Blind to the wreckage

“I would forgive anything. I want us to stay married,” says desperate faithful spouse.

“But you would always hold it over my head,” responds heartless Cheater.

The more I think about this sort of response from a cheater, the more I am struck by its cruelty:

The Cheater could care less about the cost of their sins against the faithful spouse and the lasting damage they have done.

To them, marriage is a game where the partner with the greatest leverage hold the power and gets their way. They cannot tolerate losing that leverage and power by staying in a marriage with someone who has such damning material on them.

Such Cheaters are not even considering the impact of their behavior on their victims. It does not matter to them.

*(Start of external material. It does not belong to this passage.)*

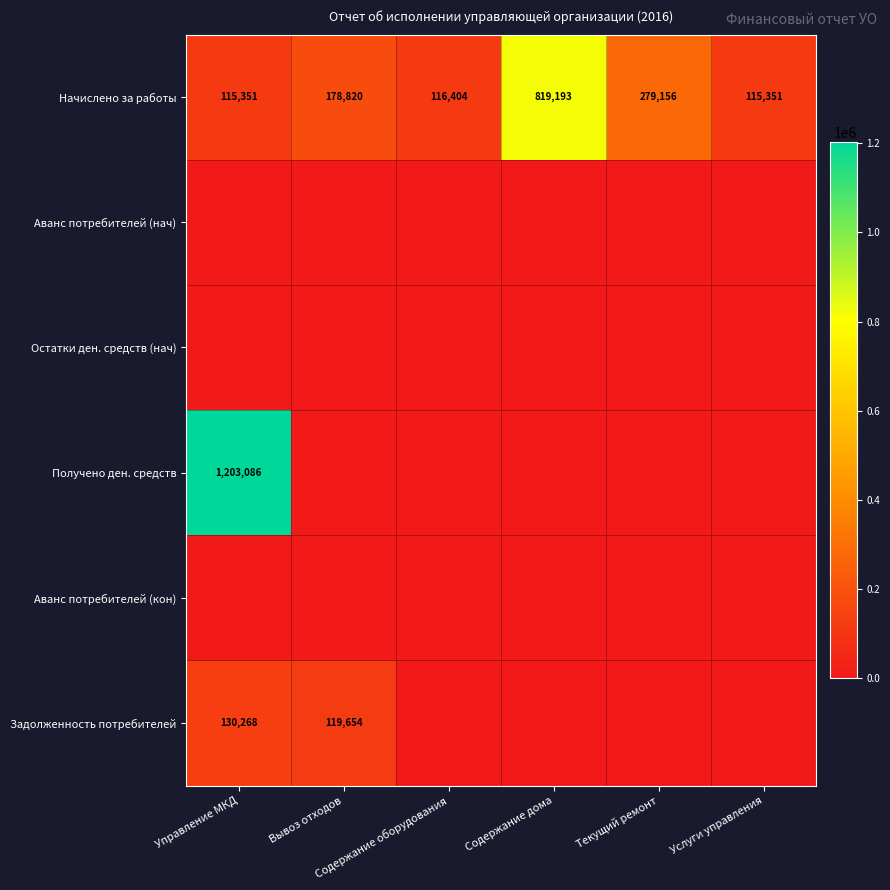

Is it true that Задолженность потребителей equals 172546.1 at Управление МКД?

False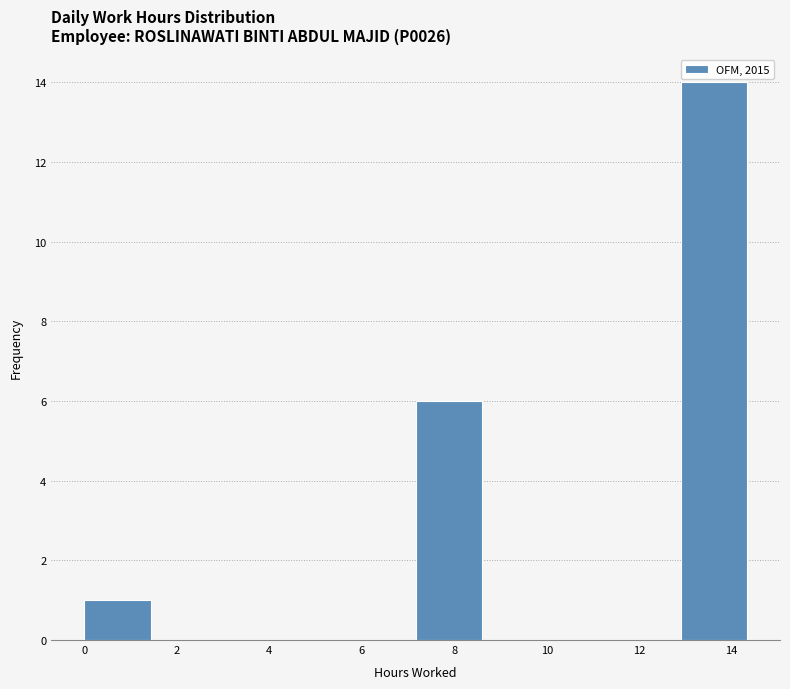

What is the height of the bar covering 0.0 to 1.4 on the x-axis? Neither the bar edges nor the heights are printed on the chart, so give them approximately, as read against the axes.

1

If it did, they would never scoff at such an offered gift. They would understand its dear, dear cost to the one offering it to them. And they would understand forgiveness does not automatically erase all the damage done by their sins.

Instead of treating the faithful spouse as “unforgiving” whenever they have to deal with triggers, they will compassionately work through that as part of their repentance. Such a repentant Cheater would never treated that as the faithful spouse “holding it over their head.”

Sadly, most of us never got a truly repentant Cheater. We got the power hungry and heartless type.

In that case, it is best to divorce such an individual as they are doubling down on their sins. They are making it clear that they will continue to abuse you if you remain in the marriage with them. That is an unsafe place to be; so, get out!